Imagine you’re at a big parade. The crowd is packed in and nobody can see. So, one person has the idea to stand on his tip-toes. For a few seconds it works and he has a good view.
Then everyone else stands on their tip-toes to get a better view.
What happens next, according to the investor Warren Buffet, is that “your view doesn’t improve, but your legs begin to hurt.”
Every time tech presents a new way to market or create content it seems like an immediate winner.
By standard measures, it’s often better than what you were doing before: a more scalable way to reach people, an easier way to entertain, a new filter to be more attractive, a better algorithm, etc.
The problem isn’t that it doesn’t work; it’s that it works the same for everybody.

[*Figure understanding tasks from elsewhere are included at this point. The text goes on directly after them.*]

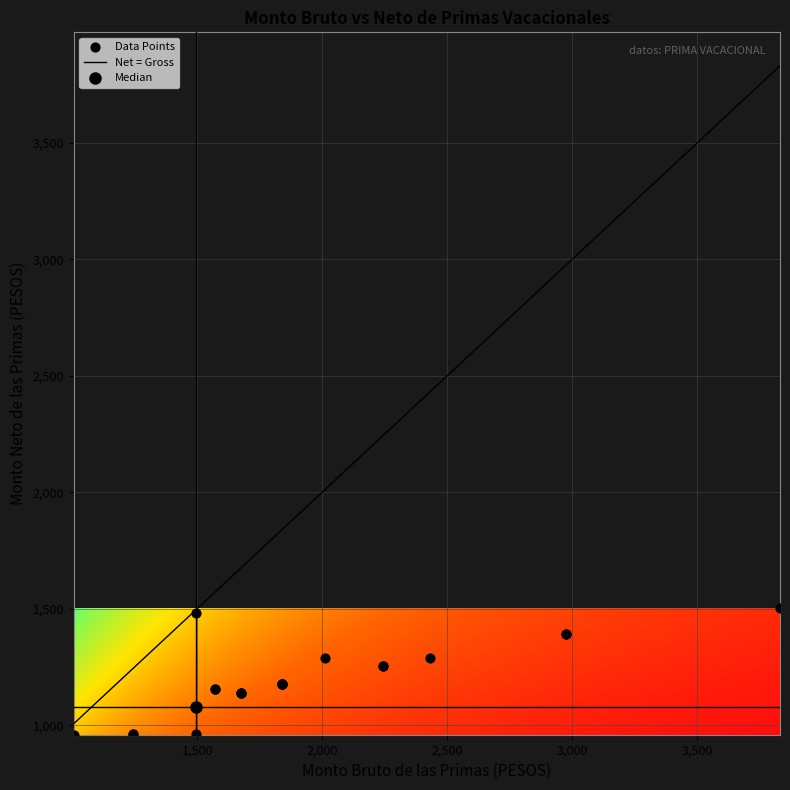

What is the highest value of the Net = Gross series?

3830.4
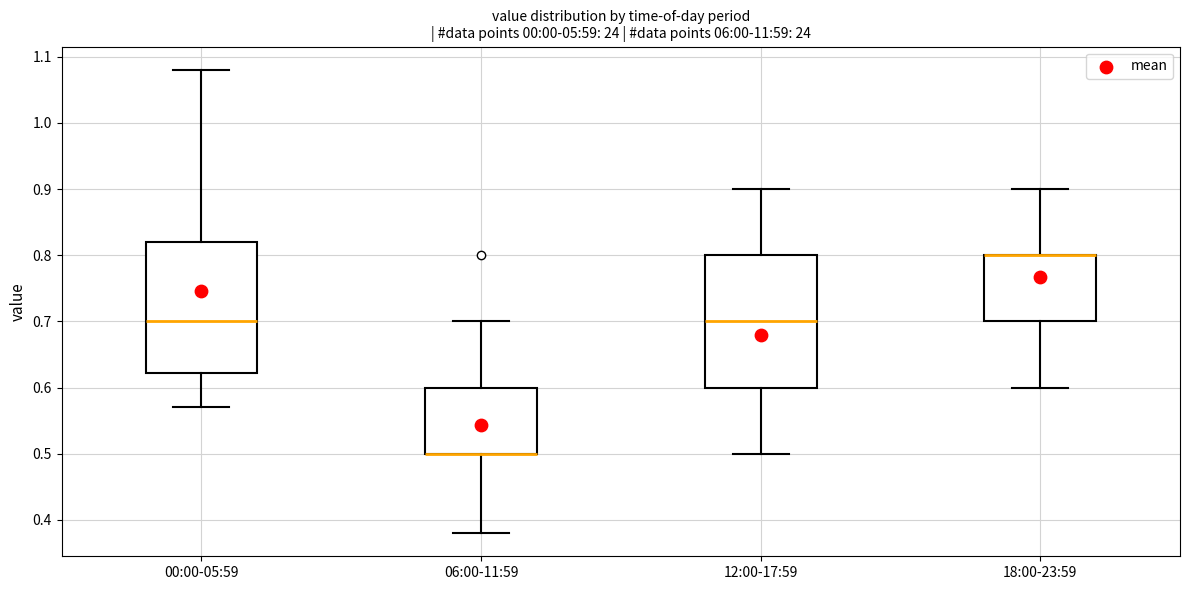

Reading left to right, read every box against the y-axis: the position of its median line, the range the box covers, and the ends of its whiskers. The values are not printed on the chart, so give them approximately, as read against the axis.

00:00-05:59: median 0.70, box 0.62 to 0.82, whiskers 0.57 to 1.08
06:00-11:59: median 0.50 (drawn on the box's lower edge), box 0.50 to 0.60, whiskers 0.38 to 0.70
12:00-17:59: median 0.70, box 0.60 to 0.80, whiskers 0.50 to 0.90
18:00-23:59: median 0.80 (drawn on the box's upper edge), box 0.70 to 0.80, whiskers 0.60 to 0.90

Viewed individually, it often makes sense to use. But when you view it collectively, everybody’s use neutralizes everybody else’s.
By all playing the same game we make it harder for anybody to win. What initially looks like an advantage unfortunately results in us all working more and benefitting less.
It’s true that social media is an incredible way for you to reach people; me too.
And it’s true that artificial intelligence is a fantastic way for you to create huge amounts of content; me too.
Right now there are 491 million posts with the hashtag #fitness on Instagram. Unsurprisingly, the solution to getting customers is not to somehow outdo them all when you produce #fitness post 491,000,001.
Counterintuitively, what appears to be improved scalability, production quality, and reach results in increased competition and commoditization.
If you can do it, so can everybody else. With every new tool you have to use or you’ll miss out the problem gets worse.
We all start at the same parade but maybe the answer isn’t to try and stand a bit taller. Instead, maybe the answer is to find our own parade.
Doing more isn't the answer. Doing less, better, is.